### Die Aufgabe
Welche Zeilen der Datensätze enthalten die Zeichenfolge „collection“? Extrahiere jede dieser Zeilen vollständig.

### Eingabedaten

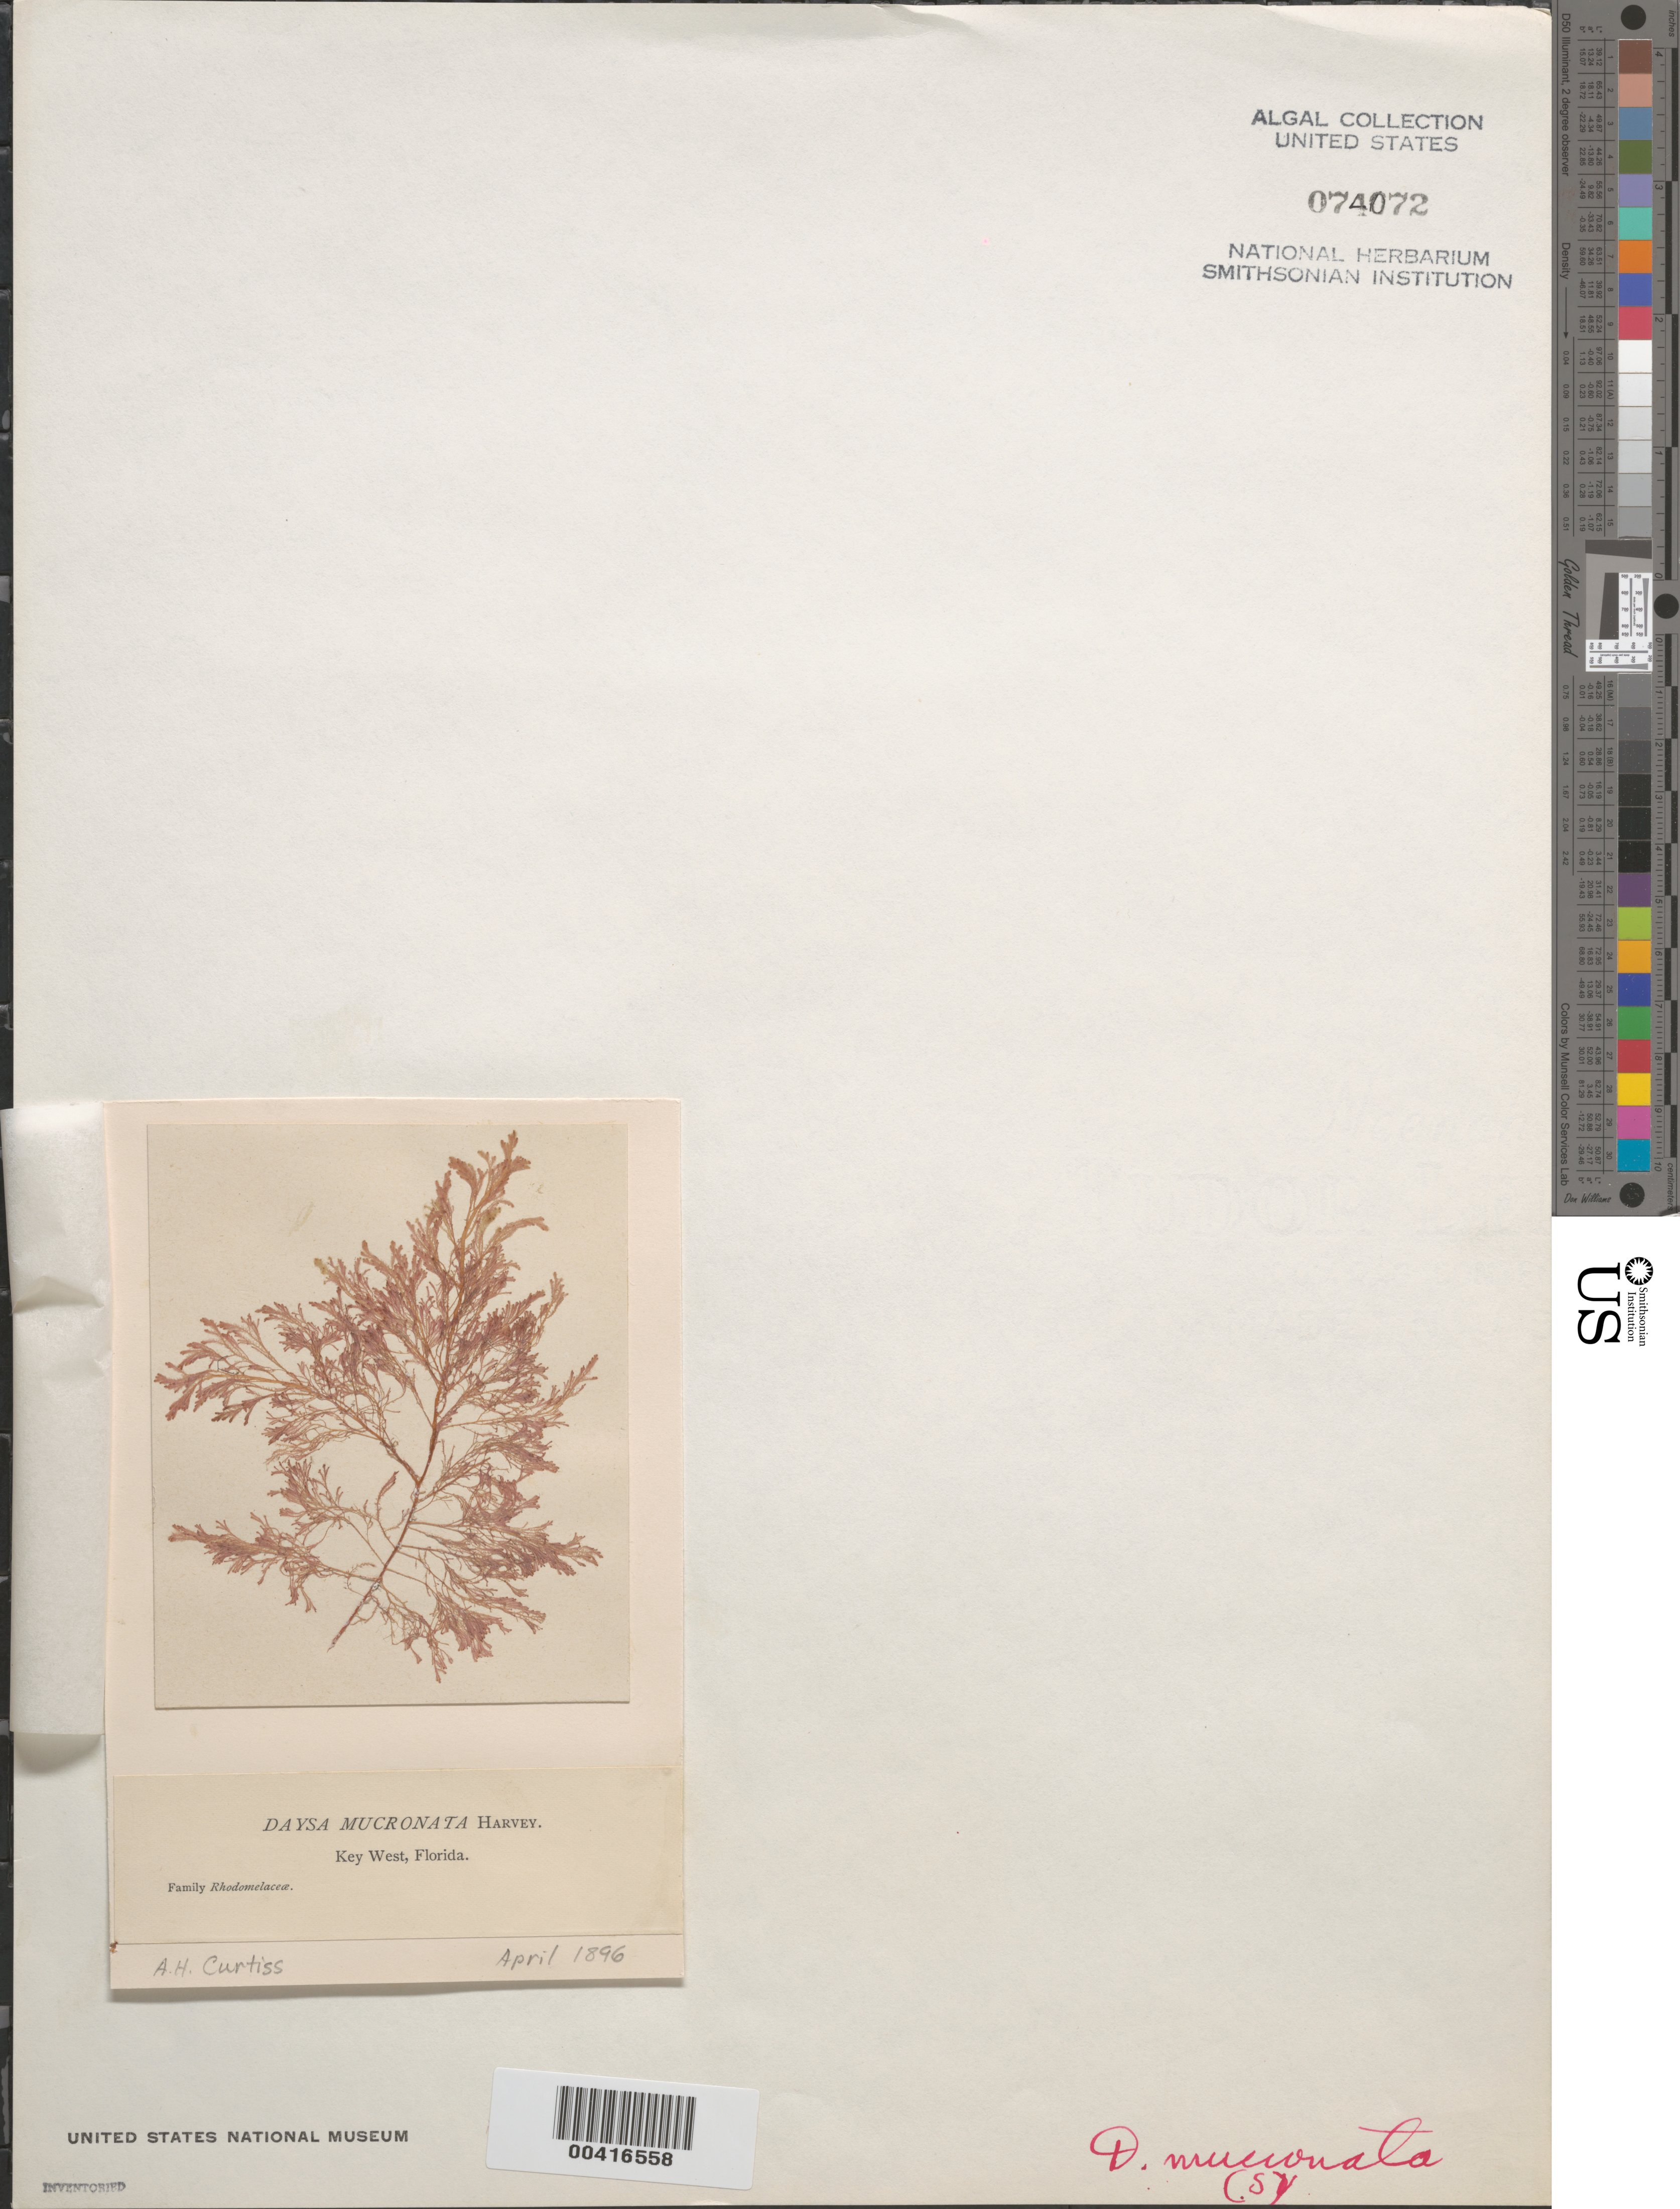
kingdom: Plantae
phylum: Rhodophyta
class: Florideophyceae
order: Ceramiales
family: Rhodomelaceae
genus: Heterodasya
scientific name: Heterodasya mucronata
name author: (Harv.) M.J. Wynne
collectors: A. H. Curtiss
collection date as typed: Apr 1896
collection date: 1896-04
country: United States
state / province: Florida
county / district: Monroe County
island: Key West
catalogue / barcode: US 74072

### Vollständige Ausgabe
collection date as typed: Apr 1896
collection date: 1896-04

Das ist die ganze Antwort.